Beck went on to say he regrets calling the president a racist because, in hindsight, he has realized "there are things unique to the African-American experience that I cannot relate to," adding, "I had to listen to them."

And it appears all of Beck's recent introspection has made him somewhat of a pariah within the traditional center-right, conservative realm — a place he has called home for most of his career.

The conservative talker has for months laid bare his disdain for Republican presidential nominee Donald Trump (even acknowledging he toyed with the idea of voting for Hillary Clinton), he has rebuked Republican lawmakers for failing to consider Obama's Supreme Court nominee, Judge Merrick Garland, and he has voiced newfound "empathy" for the Black Lives Matter movement, a progressive faction he once stood staunchly against.

It yet another unexpected turn, Beck even expressed praise for Michelle Obama, drawing a slight comparison between the first lady and former President Ronald Reagan, a darling of the conservative movement:

At Fifty-fourth Street, he came upon the Hilton, where, in 1979, his idol, Ronald Reagan, announced his Presidential bid. (The Gipper was unimpressed by the “pigeon-crap-encrusted metropolis.”) “Reagan didn’t believe in the government,” Beck said. “He didn’t believe in the party. He believed in the people.”

It was this brand of populism that he thought Michelle Obama invoked so well. “She didn’t say, ‘The government should do X, Y, or Z.’ She said, ‘We,’ ‘Us’—without a political party. ‘We are better.’ ‘We need to stop this,’ ” he said. “It had to do with ‘Who are you as a human being?’ ‘How do you view women?’ Brilliant speech,” he said. “That was a moment that transcended all political thought.”

During his conversation with The New Yorker, Beck also shared a personal encounter he had with Donald Trump, using the experience to provide additional insight into why he has refused to support the billionaire businessman's candidacy.
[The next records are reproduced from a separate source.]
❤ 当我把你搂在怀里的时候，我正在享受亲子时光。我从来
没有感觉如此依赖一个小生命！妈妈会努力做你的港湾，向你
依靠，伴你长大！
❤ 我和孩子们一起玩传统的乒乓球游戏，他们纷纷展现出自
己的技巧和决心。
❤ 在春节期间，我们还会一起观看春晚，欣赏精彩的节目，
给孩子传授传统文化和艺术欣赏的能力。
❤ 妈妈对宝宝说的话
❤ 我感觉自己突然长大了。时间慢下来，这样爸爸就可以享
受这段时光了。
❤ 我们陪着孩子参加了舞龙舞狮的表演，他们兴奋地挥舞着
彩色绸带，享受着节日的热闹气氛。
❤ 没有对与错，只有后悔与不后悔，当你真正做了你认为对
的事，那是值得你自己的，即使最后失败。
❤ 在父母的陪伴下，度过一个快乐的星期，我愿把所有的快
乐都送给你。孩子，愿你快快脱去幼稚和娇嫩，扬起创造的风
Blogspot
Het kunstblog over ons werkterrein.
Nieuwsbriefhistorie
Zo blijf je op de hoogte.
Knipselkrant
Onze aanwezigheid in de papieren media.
He said Trump once requested he go to one of the guest rooms at his Mar-A-Lago resort, where he then received a call from the GOP candidate.

The two men had what Beck described as an "almost Howard Hughes-like conversation."

"This guy is dangerously unhinged," he recalled. "And, for all the things people have said about me over the years, I should be able to spot 'dangerously unhinged.'"

Beck previously wrote on Facebook that he would not vote for Trump because standing against the New York real estate developer is a "moral, ethical choice," even if that results in electing Clinton president. However, he recently predicted Trump will win by five points.